== DATA ==

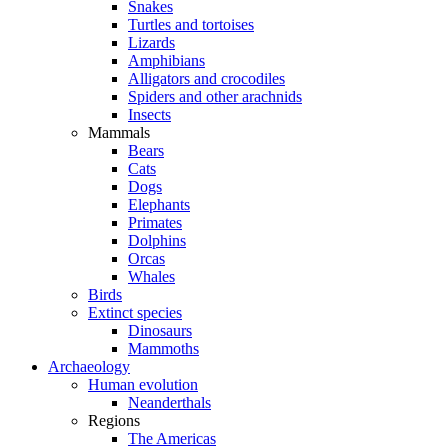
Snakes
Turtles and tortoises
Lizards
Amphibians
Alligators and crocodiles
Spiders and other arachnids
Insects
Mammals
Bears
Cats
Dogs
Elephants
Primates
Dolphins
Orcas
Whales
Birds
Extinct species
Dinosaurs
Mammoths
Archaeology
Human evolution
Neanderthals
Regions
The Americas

===
== DATA ==

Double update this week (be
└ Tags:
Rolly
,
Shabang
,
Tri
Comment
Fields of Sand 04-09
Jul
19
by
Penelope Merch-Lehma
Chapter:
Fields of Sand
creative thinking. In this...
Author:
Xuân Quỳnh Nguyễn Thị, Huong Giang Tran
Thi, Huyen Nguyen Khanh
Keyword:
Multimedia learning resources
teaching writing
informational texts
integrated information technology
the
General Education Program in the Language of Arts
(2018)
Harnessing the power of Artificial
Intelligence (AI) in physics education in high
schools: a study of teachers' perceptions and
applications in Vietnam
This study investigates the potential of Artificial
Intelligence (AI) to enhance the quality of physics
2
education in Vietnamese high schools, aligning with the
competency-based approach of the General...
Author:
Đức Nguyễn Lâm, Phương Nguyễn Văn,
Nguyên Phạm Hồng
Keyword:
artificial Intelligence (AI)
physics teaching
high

===

• **WHAT YOU SHOULD DO**: A number is the only answer here: how many lines of the material above contain "schools"?

• **RESULT**: 2